List of tasks:
**a)** In the news report on the Xinjiang attack, what was the gang armed with?
**b)** Carry on the news report about the Xinjiang attack, picking up after its final sentence.

Given passage:
┌──
Dozens of civilians and assailants were killed and injured in the attack by a gang armed with knives and axes, Chinese state media reported late Tuesday.

“Police officers at the scene shot dead dozens of members of the mob,” the official news agency Xinhua said. It did not give a precise breakdown of the casualties from the incident on Monday — the day before Muslims in China marked the Eid festival — and information in Xinjiang is often difficult to verify independently.

Xinjiang’s government web portal Tianshan on Wednesday described the violence as a “terror attack” that killed or wounded “several tens” of Uighur and Han.

The Han are China’s largest ethnic group, whose members have migrated in large numbers to Xinjiang in recent decades.

Citing local Uighur sources, Dilxat Raxit, a spokesman for the World Uyghur Congress, an exile group, said in an e-mail: “Nearly 100 people were killed and wounded during the clash.”
└──
Material shown:
┌──
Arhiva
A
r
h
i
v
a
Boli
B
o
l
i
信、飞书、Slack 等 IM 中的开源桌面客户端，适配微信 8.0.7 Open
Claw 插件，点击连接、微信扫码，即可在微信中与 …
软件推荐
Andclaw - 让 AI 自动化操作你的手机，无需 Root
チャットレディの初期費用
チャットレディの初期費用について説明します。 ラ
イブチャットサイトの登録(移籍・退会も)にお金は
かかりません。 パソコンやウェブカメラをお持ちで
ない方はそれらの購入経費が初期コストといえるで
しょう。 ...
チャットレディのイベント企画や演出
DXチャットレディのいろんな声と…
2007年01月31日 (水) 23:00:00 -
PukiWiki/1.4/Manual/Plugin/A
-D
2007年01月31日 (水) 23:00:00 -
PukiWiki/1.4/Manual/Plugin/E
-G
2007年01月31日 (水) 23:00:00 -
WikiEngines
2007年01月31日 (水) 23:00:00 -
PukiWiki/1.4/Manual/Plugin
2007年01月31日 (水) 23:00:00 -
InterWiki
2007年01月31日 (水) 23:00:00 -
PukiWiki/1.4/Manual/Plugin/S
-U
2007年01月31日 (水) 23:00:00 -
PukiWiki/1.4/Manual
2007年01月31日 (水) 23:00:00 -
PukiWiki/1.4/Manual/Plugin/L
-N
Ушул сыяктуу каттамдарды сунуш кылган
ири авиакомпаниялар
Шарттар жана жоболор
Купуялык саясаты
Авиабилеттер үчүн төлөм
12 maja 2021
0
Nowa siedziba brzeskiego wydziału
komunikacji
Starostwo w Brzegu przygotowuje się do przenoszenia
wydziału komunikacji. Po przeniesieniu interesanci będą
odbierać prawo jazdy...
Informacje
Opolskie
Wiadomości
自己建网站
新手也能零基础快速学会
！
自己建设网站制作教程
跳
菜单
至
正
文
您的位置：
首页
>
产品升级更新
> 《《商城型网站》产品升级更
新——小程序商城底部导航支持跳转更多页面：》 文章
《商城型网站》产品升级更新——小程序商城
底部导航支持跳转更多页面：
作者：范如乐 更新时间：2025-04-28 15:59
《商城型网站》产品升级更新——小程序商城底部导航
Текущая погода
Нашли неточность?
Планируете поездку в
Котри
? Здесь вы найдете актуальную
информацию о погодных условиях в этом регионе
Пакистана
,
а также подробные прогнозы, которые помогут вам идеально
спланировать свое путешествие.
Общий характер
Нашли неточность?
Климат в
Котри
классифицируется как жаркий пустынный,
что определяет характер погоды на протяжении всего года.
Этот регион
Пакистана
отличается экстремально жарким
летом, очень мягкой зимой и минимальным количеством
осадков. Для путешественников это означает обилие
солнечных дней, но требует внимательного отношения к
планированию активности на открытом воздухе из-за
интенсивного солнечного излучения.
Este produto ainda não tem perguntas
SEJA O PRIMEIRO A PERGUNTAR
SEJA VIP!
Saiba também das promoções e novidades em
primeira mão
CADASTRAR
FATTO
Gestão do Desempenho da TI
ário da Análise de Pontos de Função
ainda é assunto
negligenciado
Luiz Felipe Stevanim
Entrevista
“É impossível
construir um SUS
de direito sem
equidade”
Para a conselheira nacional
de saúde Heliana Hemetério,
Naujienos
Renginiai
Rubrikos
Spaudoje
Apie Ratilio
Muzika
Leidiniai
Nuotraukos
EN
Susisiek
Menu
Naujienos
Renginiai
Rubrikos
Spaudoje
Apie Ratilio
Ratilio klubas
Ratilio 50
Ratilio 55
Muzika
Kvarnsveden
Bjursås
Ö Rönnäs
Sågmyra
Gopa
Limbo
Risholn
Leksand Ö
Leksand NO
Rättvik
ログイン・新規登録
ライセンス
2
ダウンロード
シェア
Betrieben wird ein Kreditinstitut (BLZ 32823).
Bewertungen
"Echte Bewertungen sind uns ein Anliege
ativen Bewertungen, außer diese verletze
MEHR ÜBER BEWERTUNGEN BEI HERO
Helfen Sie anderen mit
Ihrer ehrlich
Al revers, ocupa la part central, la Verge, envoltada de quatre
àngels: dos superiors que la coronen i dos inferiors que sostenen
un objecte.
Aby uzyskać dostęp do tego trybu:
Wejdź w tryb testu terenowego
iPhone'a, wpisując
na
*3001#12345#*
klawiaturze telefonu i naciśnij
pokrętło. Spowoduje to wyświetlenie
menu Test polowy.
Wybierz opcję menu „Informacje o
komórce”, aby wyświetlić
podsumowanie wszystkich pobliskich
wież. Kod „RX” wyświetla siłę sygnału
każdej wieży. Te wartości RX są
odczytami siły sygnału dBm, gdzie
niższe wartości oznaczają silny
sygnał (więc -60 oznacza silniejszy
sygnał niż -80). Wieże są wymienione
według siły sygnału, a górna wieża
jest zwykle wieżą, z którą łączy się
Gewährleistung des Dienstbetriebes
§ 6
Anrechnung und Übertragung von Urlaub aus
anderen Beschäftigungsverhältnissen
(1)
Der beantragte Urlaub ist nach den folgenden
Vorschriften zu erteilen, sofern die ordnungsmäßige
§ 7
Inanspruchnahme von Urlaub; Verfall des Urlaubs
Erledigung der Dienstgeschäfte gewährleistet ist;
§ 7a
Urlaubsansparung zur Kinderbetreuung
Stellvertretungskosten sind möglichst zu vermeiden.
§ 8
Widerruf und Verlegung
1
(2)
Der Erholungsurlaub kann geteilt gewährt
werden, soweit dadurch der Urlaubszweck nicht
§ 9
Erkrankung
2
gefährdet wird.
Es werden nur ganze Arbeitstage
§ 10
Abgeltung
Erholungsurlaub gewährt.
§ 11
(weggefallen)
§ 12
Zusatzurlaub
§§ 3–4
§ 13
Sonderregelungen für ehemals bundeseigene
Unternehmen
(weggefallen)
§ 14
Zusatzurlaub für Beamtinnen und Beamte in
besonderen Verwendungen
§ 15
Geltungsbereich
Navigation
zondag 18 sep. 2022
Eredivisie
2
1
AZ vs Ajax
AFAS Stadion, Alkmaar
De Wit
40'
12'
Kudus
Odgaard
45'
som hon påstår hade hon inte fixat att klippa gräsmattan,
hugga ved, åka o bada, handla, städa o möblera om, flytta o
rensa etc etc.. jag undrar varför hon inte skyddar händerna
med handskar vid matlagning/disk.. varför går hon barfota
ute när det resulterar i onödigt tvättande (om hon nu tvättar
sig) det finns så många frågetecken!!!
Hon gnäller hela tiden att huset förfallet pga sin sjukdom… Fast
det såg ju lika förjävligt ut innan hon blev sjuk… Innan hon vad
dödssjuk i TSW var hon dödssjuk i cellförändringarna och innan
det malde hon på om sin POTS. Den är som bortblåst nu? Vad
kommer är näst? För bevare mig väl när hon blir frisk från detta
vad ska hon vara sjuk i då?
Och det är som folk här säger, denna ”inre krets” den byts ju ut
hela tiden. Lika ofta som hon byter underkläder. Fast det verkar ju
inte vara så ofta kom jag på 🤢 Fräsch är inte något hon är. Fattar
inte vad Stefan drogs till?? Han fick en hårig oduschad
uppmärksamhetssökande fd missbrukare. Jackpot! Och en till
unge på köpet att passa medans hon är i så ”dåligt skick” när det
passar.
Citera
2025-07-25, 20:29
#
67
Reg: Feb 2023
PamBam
└──
Responses by item number:
**a)** Knives and axes.

**b)**
The violence came, he added, when “Uighurs rose up to resist China’s extreme ruling policy and were met with armed repression resulting in dead and injured on both sides”.

Raxit had earlier said more than 20 Uighurs were killed and 10 wounded, while a total of 13 armed Chinese personnel died or were injured and about 67 people were arrested.

The violence took place in Shache county, or Yarkand in the Uighur language, near the edge of the Taklamakan desert in the west of the vast region.

According to Xinhua, it was “organised and premeditated”.